All Things Are Lights – Day 60 of 200

He forgot his fear for her in surprise at her last words.

“Constable of France? Is that what Amalric wants?”

“He would be King if he could,” she said, shaking her head sadly. “Constable is as close as he can come. He is very close to that. Eudes d’Arcis is too old to continue as Constable. Amalric has told me that his name heads the King’s list.”

A black fire raged through Roland. Amalric, commander of all the armies of France? It must not be.

Now, as he sat on his horse alone in the center of the field, he felt a hollow in his stomach and he wondered at his rashness. Had he not stood just outside the lists this morning and watched Amalric conquer ten knights in a row? Three of them had been carried off the field unconscious. And later he heard that one of Amalric’s victims had needed an armorer to cut him out of his crushed helmet. That is the man I expect not only to fight, but to kill?

Well, first I must earn the right to challenge him.

Roland bowed again to the King, who still wore the blue surcoat and mail he had worn this morning when he had ridden a careful passage at arms with the aging Constable, Eudes d’Arcis.

From the group of officials and musicians gathered below the gallery, a herald in a yellow and blue tabard stepped forth and asked Roland’s name.

A moment later three trumpeters blew a long blast and the herald bawled, “Sire Orlando of Perugia challenges the Sire Enguerrand de Coucy.”

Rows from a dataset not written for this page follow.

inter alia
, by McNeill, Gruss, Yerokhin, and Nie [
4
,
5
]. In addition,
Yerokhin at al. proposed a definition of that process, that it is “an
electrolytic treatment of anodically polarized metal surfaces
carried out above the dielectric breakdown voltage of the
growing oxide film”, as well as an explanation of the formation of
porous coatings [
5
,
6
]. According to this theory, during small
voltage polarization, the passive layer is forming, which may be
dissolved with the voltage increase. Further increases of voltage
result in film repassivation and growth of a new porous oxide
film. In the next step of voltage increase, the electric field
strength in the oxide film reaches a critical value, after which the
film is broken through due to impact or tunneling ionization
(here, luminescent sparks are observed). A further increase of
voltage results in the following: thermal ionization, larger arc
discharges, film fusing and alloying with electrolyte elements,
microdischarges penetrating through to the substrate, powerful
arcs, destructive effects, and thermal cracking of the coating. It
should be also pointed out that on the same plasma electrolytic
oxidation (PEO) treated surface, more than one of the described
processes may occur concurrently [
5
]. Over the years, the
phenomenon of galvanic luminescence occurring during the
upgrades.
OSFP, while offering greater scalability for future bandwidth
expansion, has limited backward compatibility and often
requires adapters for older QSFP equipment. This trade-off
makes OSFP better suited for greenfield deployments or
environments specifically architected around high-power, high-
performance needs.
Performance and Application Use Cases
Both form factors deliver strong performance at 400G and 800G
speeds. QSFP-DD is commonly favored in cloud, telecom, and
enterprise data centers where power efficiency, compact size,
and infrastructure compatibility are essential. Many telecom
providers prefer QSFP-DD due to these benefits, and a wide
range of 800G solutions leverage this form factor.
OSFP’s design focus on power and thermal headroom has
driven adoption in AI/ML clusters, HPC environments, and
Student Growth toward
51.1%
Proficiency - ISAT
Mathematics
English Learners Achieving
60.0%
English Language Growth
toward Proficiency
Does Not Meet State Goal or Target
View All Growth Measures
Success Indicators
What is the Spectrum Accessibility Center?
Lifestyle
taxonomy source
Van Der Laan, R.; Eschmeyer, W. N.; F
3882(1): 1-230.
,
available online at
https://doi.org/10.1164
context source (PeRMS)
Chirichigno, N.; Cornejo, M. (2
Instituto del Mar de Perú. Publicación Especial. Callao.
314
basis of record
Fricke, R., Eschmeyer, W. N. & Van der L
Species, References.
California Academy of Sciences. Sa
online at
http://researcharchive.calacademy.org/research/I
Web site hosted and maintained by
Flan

Roland turned to look at the man he had challenged. The Sire de Coucy, who had just defeated his last opponent, sat his horse awaiting challengers at the eastern end of the tilting barrier, a low wooden wall that ran lengthwise down the center of the field. He was a broad, powerfully built man. His tilting helm sported huge bronze elk antlers.

Roland anxiously awaited de Coucy’s response to the challenge. What if he refuses to fight me? The de Coucys are one of the great families of the realm, after all, and I am just a landless knight. But he cannot refuse. He is only a younger son of the house, and he has neither land nor title.

Before de Coucy, all the knights who had taken the field had been landed barons, bearers of old and famous titles. Tournament custom would have permitted them to reject a challenge from an unknown. Enguerrand de Coucy was the first likely opponent to appear for Roland.

Roland remembered Enguerrand’s older brother, Raoul de Coucy, the head of the house, who had been so pleasant to him at the Queen’s singing contest. All Roland knew about Enguerrand was that he had a reputation as a savage fighter and had many tournament victories to his credit. Today Roland had seen him drive two knights off the field.

Slowly, de Coucy lowered his lance, pointing it at Roland. He had accepted the challenge.

With a last look at Nicolette, Roland turned and rode into position at the opposite end of the tilting barrier from de Coucy. Alezan, impatient, stamped his hooves and blew out his breath noisily.

“Easy, my big fellow,” Roland said softly.

He raised the thirty-pound shield on his left arm till it covered his body from his chin to his knees. He shook his head to settle the tilting helm more comfortably.

The nobles’ gallery was quiet. Hundreds of common people pressed against the fencing. Roland stared down the field to the opposite end and saw the narrow platform on four wooden legs where knights who broke the tournament rules would be made to stand, stripped of their armor, their shields turned upside down, to endure public scorn. For now the platform of shame was empty. Saint Michel, do not let me make some blunder and end up there, he prayed.

“Cut the cords! Cry battle!” shouted the chief of the heralds from the center of the field. He turned and walked back to his place in front of the gallery. Six musicians in blue and gold royal livery stepped out and raised pennon-hung trumpets and clarions to their lips.

Roland lowered his lance and pointed it across the barrier, sighting along it at the figure of de Coucy, two hundred yards away.

At the trumpets’ blast Roland settled himself deeper into his saddle and spurred Alezan to a gallop down the length of the barrier. Peering through the slits in his tilting helm, he kept his eyes fixed on the red and white bands painted across Enguerrand’s shield.

He leaned forward in the saddle as Alezan picked up speed. The center of the field seemed to rush at him. He felt himself hurtling forward, his heart beating faster than the drumming of Alezan’s hoofs. The wind whistled through the eye slits in his helm.

As de Coucy’s red-banded shield grew in his sight, Roland remembered Guido’s instructions and turned his shield to meet de Coucy’s lance point at an angle. But he fixed his eyes and his own lance point on the exact center of de Coucy’s shield. He tensed the muscles of his chest, shoulder, and arm till they felt like a solid piece of iron.

Enguerrand’s blunt lance point struck Roland’s shield off center and slid harmlessly by, but Roland’s lance hit solidly. The shock of the impact would have knocked Roland out of his saddle were it not for the high back that held him in place, and he threw all his weight forward to keep his seat. His horse gave an angry whinny.